9月14日は「コスモスの日」
秋桜と書いて、コスモスと呼んだ。
「秋山秋桜」それが彼女の名前だ。
一人の名前の中に、秋が二回も出てくるというのは、かなり珍しい状況だと思うし、秋以外の漢字も山と桜なのでどうしても自然的なナチュラルな女性なのかと勝手に想像してしまう。事実かどうかは僕はコメントできないが。
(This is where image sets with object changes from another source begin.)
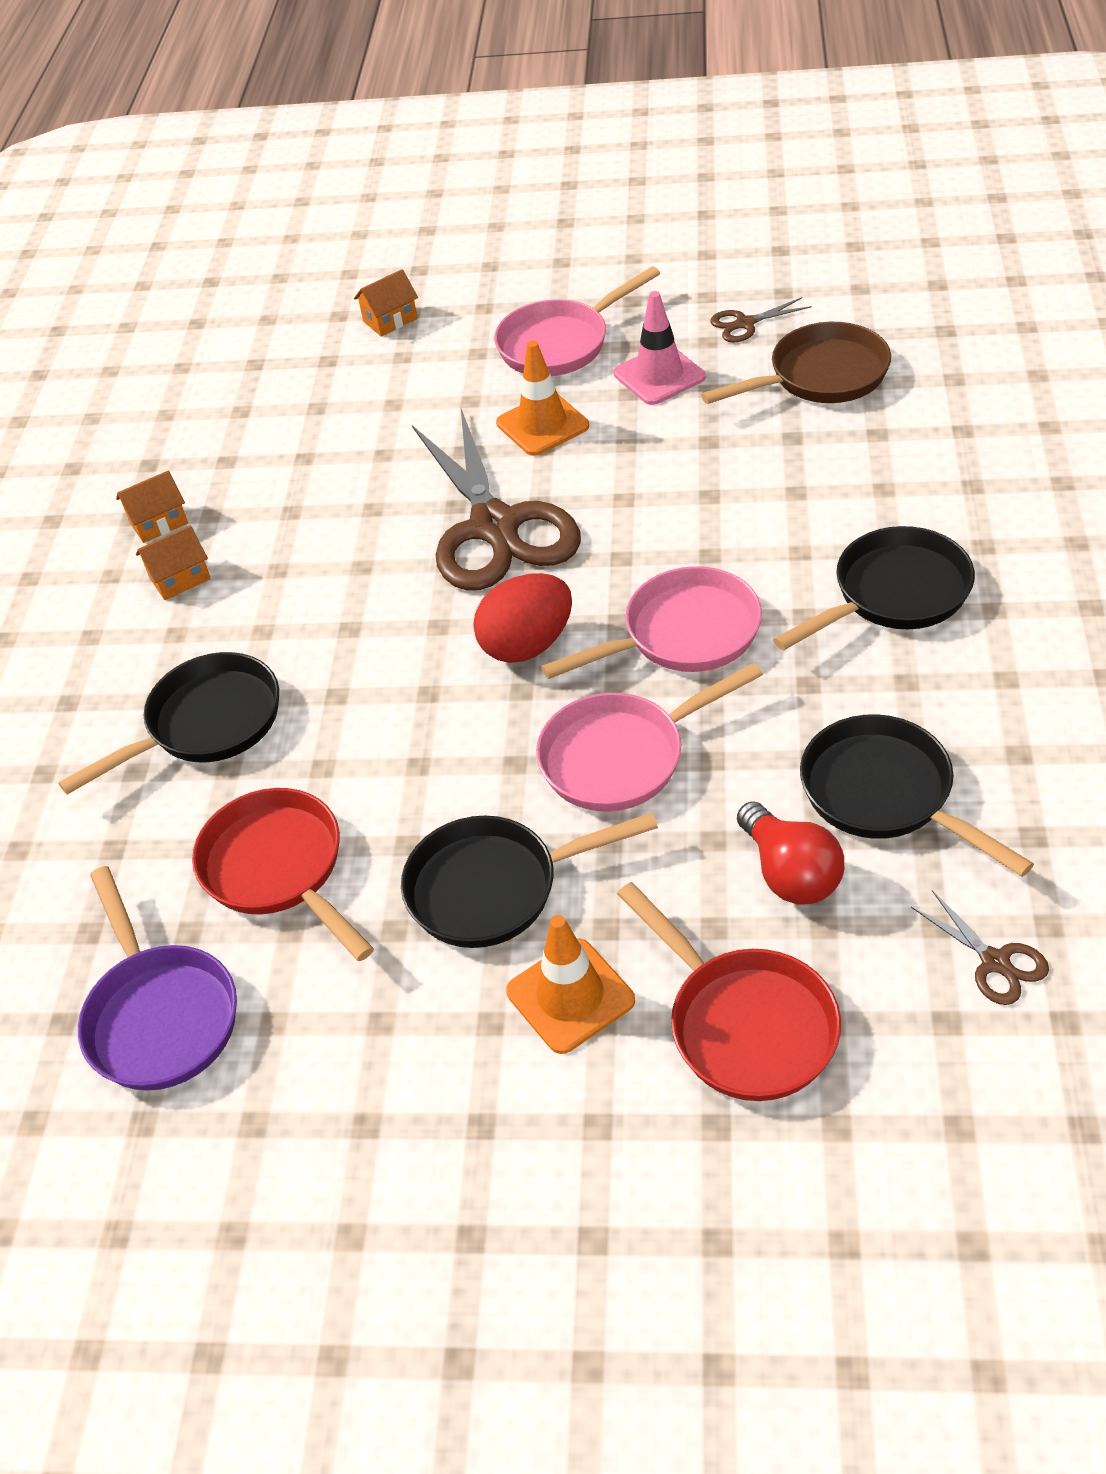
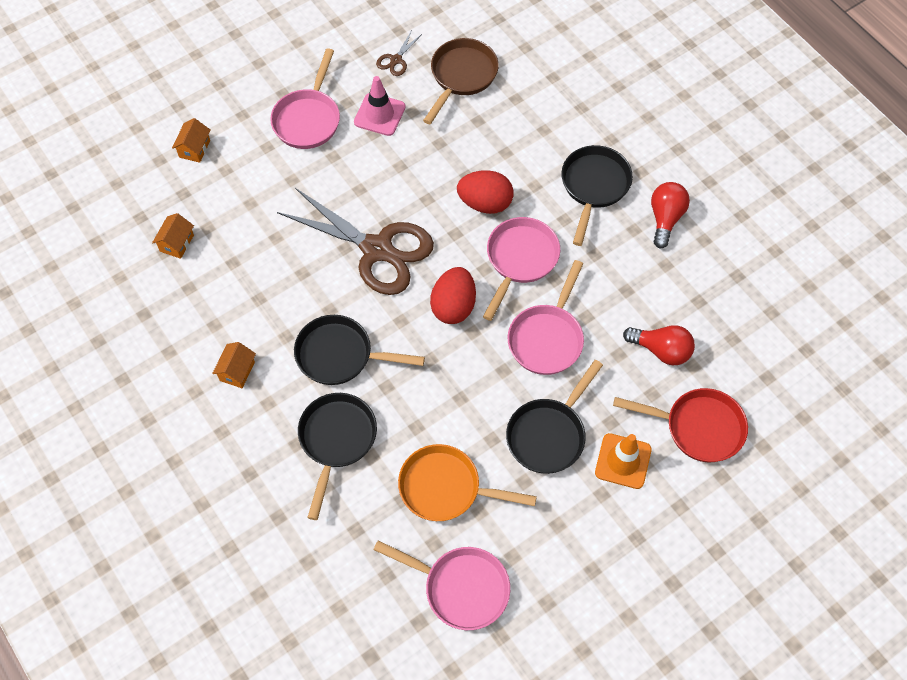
camera: 45 degrees left, 15 degrees up
purple pan [78,866,237,1091] -> pink pan [373,540,510,630]
orange house [116,471,188,543] -> orange house moved to [152,213,194,259]
red pan [192,788,374,961] -> orange pan [398,444,537,521]
orange traffic cone [496,341,589,456] -> none
black pan [800,714,1034,877] -> black pan moved to [294,315,425,385]
brown scissors [911,890,1049,1005] -> none
none -> red egg [457,170,514,214]
none -> red light bulb [651,182,690,248]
秋山さんは下の名前の「コスモス」と呼ばれるのが好きではない。
彼女の友達たちはみんな「コスモス」はかわいいとか、素敵な名前とか言ってたけれども、本人はまったく気に入っていないようで、下の名前で呼ばず、秋山さんと呼んでと言っていた。
「コスモス」口に出してみると、「モスモス」のようになんだが少しもごもごした感じがする。詰まった感じと言ってもいい。その「コスモス」という響きを僕は好きだった。それが花の名前だと知ったのは、幼稚園で彼女と出会ってから少し経ってからだった。
小学校中学年と同じクラスになったり、ならなかったりで、同じクラスになったとしても彼女のことは「秋山さん」と呼んだ。間違っても「コスモス」とは呼ばなかった。いいのに「コスモス」
僕が「秋山さん」のことを最後に「コスモス」と呼んだのはいつだっただろう。幼稚園か少なくとも小学校の低学年のはずだ。
「コスモス」はその昔、自分の名前が嫌いだと僕に言った。僕はその時なんて返したか覚えていないが、ぼーっとした子供だったので気の利いたことは言っていないだろう。でも、「コスモス」って素敵な名前だよと言ってあげていれば、もしかしたら彼女は今頃、周りの友達から「コスモス」と呼ばれていたかもしれない。
そう思いながら今日も「秋山さん」と呼んだ。